Origine et histoire du Fort et du village troglodytique
Le fort de Tursac, perché sur la falaise dominant la Vézère, fut édifié entre les XIVe et XVe siècles pour contrôler le passage fluvial. Son système défensif combinait un fossé taillé dans le roc à l’ouest, une douve sèche au nord-est, et une falaise infranchissable au sud. Une tour circulaire occupait l’angle nord-ouest, tandis qu’une rampe d’accès menait à l’entrée est. À mi-hauteur, une corniche abritait des dépendances (écuries ou entrepôts) protégées par une muraille, ainsi qu’une chapelle gothique du XVe siècle, partiellement creusée dans la roche.

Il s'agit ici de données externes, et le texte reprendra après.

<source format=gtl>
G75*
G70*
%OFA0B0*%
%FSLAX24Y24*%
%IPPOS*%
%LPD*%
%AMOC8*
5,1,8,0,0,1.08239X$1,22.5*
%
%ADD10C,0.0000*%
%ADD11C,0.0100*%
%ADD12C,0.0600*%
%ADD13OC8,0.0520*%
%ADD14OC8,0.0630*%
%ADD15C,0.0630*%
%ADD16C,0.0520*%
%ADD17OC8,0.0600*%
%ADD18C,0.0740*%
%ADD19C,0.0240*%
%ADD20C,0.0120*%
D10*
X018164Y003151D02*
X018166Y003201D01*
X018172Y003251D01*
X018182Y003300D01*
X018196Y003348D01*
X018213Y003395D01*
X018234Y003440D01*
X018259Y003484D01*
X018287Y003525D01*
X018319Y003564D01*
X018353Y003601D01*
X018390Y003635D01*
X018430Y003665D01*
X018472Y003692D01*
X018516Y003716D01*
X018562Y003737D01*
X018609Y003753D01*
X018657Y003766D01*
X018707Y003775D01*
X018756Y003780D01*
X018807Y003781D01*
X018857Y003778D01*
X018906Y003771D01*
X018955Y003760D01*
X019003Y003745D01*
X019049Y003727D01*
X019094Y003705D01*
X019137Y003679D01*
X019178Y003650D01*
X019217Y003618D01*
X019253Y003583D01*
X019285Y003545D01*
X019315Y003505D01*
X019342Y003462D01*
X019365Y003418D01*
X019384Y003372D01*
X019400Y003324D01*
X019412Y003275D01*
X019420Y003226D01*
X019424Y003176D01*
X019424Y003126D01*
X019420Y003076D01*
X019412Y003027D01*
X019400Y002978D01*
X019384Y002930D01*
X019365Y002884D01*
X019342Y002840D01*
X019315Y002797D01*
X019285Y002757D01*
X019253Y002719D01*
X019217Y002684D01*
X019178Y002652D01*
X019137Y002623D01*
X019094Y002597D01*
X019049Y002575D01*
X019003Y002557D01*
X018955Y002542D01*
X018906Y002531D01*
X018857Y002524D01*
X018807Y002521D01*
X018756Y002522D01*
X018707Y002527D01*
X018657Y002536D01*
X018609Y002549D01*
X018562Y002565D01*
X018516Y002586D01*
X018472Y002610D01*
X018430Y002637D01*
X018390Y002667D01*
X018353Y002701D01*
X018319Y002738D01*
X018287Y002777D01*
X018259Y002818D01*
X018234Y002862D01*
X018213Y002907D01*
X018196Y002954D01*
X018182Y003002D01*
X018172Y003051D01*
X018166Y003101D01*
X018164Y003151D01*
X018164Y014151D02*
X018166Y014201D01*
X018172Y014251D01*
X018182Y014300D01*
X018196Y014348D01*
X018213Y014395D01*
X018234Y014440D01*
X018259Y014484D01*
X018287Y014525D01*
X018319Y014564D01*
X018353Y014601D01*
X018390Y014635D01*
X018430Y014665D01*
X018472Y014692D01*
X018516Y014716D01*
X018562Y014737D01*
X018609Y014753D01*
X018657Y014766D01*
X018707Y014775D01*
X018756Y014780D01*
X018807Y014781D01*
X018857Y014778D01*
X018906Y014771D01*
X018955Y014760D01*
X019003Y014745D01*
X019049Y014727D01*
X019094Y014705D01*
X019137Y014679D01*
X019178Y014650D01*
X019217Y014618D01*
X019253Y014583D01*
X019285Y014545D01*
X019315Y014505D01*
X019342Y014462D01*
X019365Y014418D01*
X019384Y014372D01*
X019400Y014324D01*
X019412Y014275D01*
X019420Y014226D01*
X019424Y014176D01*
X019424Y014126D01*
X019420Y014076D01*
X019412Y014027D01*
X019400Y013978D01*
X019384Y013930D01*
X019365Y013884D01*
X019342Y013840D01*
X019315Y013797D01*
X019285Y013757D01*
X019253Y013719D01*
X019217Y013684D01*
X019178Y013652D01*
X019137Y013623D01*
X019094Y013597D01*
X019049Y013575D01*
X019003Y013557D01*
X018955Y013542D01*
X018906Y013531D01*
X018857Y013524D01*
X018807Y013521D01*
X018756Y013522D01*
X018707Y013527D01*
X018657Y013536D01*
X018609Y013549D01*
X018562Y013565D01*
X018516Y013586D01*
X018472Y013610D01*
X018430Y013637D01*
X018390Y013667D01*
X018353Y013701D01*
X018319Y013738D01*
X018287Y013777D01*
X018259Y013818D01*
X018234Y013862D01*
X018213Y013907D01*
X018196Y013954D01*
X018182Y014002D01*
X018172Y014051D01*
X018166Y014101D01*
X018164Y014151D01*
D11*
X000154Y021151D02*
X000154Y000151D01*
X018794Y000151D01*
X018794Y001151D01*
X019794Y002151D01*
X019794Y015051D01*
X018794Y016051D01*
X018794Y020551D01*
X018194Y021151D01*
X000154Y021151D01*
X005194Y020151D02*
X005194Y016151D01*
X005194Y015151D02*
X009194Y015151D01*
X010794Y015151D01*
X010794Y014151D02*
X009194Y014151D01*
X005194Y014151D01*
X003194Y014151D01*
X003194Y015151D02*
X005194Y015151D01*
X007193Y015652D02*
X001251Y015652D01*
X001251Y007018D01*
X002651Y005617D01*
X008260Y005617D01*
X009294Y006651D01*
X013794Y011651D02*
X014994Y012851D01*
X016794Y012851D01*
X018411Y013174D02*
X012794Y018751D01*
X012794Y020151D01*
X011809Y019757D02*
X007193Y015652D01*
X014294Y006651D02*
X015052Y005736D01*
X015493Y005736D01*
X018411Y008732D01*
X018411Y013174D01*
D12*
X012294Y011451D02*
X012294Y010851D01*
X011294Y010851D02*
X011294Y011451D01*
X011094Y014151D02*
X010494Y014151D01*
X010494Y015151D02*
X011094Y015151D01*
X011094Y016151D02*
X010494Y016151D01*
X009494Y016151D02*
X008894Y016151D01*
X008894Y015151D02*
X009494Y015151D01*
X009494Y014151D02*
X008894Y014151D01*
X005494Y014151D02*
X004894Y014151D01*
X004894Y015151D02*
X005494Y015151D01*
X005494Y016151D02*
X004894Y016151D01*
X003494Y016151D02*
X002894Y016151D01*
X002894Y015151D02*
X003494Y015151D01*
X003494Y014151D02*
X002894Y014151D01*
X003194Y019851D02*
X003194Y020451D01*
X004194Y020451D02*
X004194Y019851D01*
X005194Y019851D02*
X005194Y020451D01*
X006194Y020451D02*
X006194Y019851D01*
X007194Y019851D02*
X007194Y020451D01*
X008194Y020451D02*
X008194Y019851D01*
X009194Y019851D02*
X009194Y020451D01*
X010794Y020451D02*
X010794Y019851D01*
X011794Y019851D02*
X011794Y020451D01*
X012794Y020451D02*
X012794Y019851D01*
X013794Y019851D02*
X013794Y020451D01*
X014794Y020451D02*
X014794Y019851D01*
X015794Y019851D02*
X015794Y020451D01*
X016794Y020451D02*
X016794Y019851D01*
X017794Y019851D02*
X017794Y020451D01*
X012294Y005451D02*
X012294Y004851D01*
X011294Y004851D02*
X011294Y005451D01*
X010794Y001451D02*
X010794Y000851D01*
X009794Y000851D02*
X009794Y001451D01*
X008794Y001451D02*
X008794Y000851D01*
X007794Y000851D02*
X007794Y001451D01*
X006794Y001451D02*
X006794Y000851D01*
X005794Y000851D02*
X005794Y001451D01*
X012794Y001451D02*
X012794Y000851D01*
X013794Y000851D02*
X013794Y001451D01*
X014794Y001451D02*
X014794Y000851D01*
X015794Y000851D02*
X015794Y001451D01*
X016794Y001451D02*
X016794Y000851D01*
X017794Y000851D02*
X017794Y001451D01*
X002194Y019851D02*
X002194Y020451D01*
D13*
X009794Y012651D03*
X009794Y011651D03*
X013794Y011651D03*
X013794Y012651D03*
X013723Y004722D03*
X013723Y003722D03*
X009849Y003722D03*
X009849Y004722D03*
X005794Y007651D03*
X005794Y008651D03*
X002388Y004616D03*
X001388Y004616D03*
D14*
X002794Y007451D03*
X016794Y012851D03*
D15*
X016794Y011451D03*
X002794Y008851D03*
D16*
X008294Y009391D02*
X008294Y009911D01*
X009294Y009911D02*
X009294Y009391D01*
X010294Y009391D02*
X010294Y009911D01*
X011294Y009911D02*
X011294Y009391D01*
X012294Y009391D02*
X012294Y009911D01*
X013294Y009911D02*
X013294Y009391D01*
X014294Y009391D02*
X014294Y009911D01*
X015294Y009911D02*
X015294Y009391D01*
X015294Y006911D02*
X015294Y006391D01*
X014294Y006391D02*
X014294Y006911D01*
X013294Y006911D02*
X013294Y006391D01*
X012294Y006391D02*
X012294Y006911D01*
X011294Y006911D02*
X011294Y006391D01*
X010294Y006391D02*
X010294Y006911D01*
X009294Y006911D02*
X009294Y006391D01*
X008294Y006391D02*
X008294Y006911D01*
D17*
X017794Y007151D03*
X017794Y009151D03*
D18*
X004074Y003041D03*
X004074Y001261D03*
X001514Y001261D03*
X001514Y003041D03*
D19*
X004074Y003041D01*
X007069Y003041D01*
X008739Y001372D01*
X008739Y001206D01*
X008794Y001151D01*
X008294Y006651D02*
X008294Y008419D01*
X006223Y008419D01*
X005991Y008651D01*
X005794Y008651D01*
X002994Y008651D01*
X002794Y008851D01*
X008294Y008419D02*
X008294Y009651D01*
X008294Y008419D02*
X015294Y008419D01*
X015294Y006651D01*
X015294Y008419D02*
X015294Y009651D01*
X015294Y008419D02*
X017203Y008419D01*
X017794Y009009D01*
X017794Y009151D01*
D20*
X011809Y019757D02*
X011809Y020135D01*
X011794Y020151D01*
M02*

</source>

Le village troglodytique de la Madeleine, adossé à la même falaise, remonte au moins au IXe siècle. Ses habitations semi-troglodytiques – mi-naturelles, mi-construites – exploitaient les abris sous roche préexistants, comme l’abri de l’Est doté d’un four banal du XIIe siècle encore utilisé aujourd’hui. Le château de Petit Marzac, construit par les comtes de Sireuil entre le XIe et XIVe siècle, dominait l’ensemble. Sa tour Saint-Martin et son enceinte à cinq pans, bordée d’un fossé, illustrent une architecture défensive adaptée à l’évolution des techniques militaires (absence de canonnières suggérant une construction antérieure à l’artillerie).

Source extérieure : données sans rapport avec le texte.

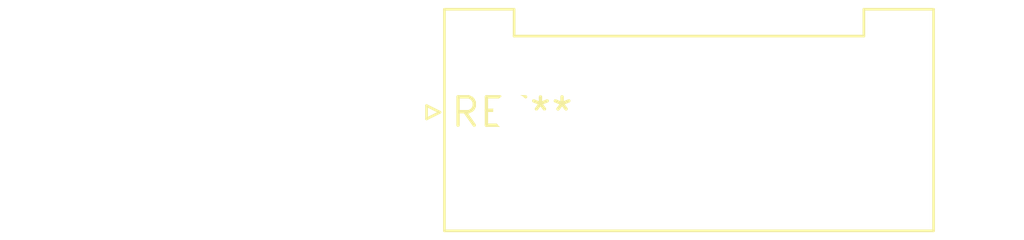
<source format=kicad_pcb>
(kicad_pcb (version 20240108) (generator pcbnew)

  (general
    (thickness 1.6)
  )

  (paper "A4")
  (layers
    (0 "F.Cu" signal)
    (31 "B.Cu" signal)
    (32 "B.Adhes" user "B.Adhesive")
    (33 "F.Adhes" user "F.Adhesive")
    (34 "B.Paste" user)
    (35 "F.Paste" user)
    (36 "B.SilkS" user "B.Silkscreen")
    (37 "F.SilkS" user "F.Silkscreen")
    (38 "B.Mask" user)
    (39 "F.Mask" user)
    (40 "Dwgs.User" user "User.Drawings")
    (41 "Cmts.User" user "User.Comments")
    (42 "Eco1.User" user "User.Eco1")
    (43 "Eco2.User" user "User.Eco2")
    (44 "Edge.Cuts" user)
    (45 "Margin" user)
    (46 "B.CrtYd" user "B.Courtyard")
    (47 "F.CrtYd" user "F.Courtyard")
    (48 "B.Fab" user)
    (49 "F.Fab" user)
    (50 "User.1" user)
    (51 "User.2" user)
    (52 "User.3" user)
    (53 "User.4" user)
    (54 "User.5" user)
    (55 "User.6" user)
    (56 "User.7" user)
    (57 "User.8" user)
    (58 "User.9" user)
  )

  (setup
    (pad_to_mask_clearance 0)
    (pcbplotparams
      (layerselection 0x00010fc_ffffffff)
      (plot_on_all_layers_selection 0x0000000_00000000)
      (disableapertmacros false)
      (usegerberextensions false)
      (usegerberattributes false)
      (usegerberadvancedattributes false)
      (creategerberjobfile false)
      (dashed_line_dash_ratio 12.000000)
      (dashed_line_gap_ratio 3.000000)
      (svgprecision 4)
      (plotframeref false)
      (viasonmask false)
      (mode 1)
      (useauxorigin false)
      (hpglpennumber 1)
      (hpglpenspeed 20)
      (hpglpendiameter 15.000000)
      (dxfpolygonmode false)
      (dxfimperialunits false)
      (dxfusepcbnewfont false)
      (psnegative false)
      (psa4output false)
      (plotreference false)
      (plotvalue false)
      (plotinvisibletext false)
      (sketchpadsonfab false)
      (subtractmaskfromsilk false)
      (outputformat 1)
      (mirror false)
      (drillshape 1)
      (scaleselection 1)
      (outputdirectory "")
    )
  )

  (net 0 "")

  (footprint "JST_VH_B5P-VH-FB-B_1x05_P3.96mm_Vertical" (layer "F.Cu") (at 0 0))

)

</source>
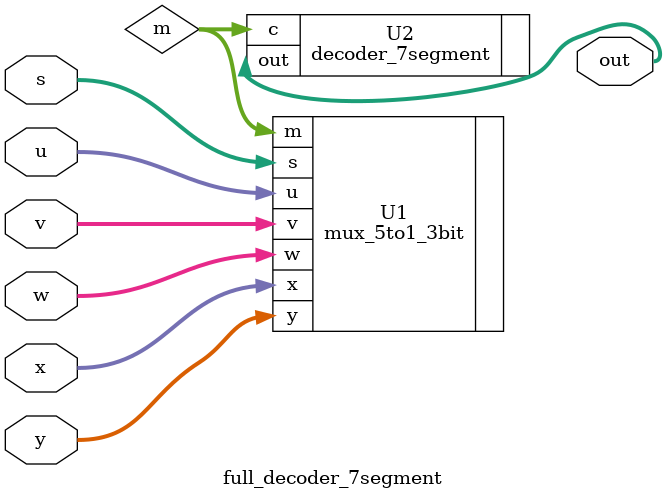
<source format=v>
module full_decoder_7segment(s,u,v,w,x,y,out);
	output [6:0] out;
	input [17:15] s;
	wire [2:0] m;
	input [14:12] u;
	input [11:9] v;
	input [8:6] w;
	input [5:3] x;
	input [2:0] y;
	
	mux_5to1_3bit U1 (.s(s[17:15]),.u(u[14:12]),.v(v[11:9]),.w(w[8:6]),.x(x[5:3]),.y(y[2:0]),.m(m[2:0]));
	decoder_7segment U2 (.c(m[2:0]),.out(out[6:0]));
endmodule
</source>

L’occupation médiévale se superpose à un site préhistorique majeur : l’abri de la Madeleine, gisement éponyme du Magdalénien (Paléolithique supérieur). Fouillé dès 1863 par Édouard Lartet et Henry Christy, il livra des objets d’art mobilier (comme un mammouth gravé sur ivoire) et une sépulture d’enfant ornée d’une parure de 1 100 coquillages, datée vers 10 200 ans BP. Classé Monument Historique en 1956 et inscrit au patrimoine mondial de l’UNESCO en 1979 avec les sites de la vallée de la Vézère, il symbolise la continuité humaine sur ce promontoire stratégique.

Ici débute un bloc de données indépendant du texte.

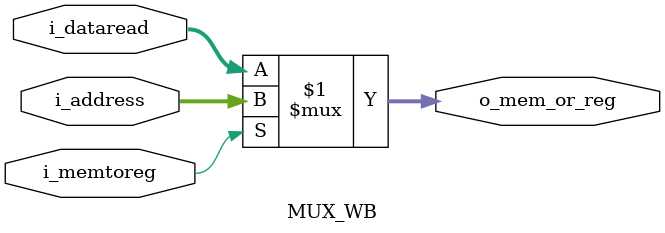
<source format=v>
`timescale 1ns / 1ps


module MUX_WB
    #(
        parameter DATA_WIDTH = 32
    )
    (
        input [DATA_WIDTH - 1 : 0]  i_address,
        input [DATA_WIDTH - 1 : 0]  i_dataread,
        input                       i_memtoreg,
        output [DATA_WIDTH - 1 : 0] o_mem_or_reg
    );

    assign o_mem_or_reg = i_memtoreg ? i_address : i_dataread;
    
endmodule

</source>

La chapelle seigneuriale, dédiée à Sainte Marie-Madeleine, présente une dualité stylistique : une partie romane du XIe siècle taillée dans la roche (sol pavé, autel orienté à l’est) et une extension gothique du XIIe siècle (voûtes en croisées d’ogives, arcs brisés). Ce lieu de culte, accolé à la falaise, donna son nom au village et au site préhistorique. Le château, passé aux mains de la famille de Beynac après un incendie en 1660, tomba en ruine, tandis que le four médiéval et les vestiges du fort témoignent encore de la vie quotidienne et militaire des XIVe–XVe siècles.
Au-delà de son rôle défensif, le site illustre l’adaptation humaine à un environnement karstique. Les habitants médiévaux exploitèrent les grottes naturelles pour créer un village hybride, combinant constructions en dur et espaces creusés. Le four banal, toujours en service, rappelle l’organisation collective du Moyen Âge, où les seigneurs (comme les comtes de Sireuil) contrôlaient les ressources et les infrastructures. L’abandon progressif du château après 1660 coïncide avec la perte de son utilité stratégique, marquant la fin de son âge d’or militaire.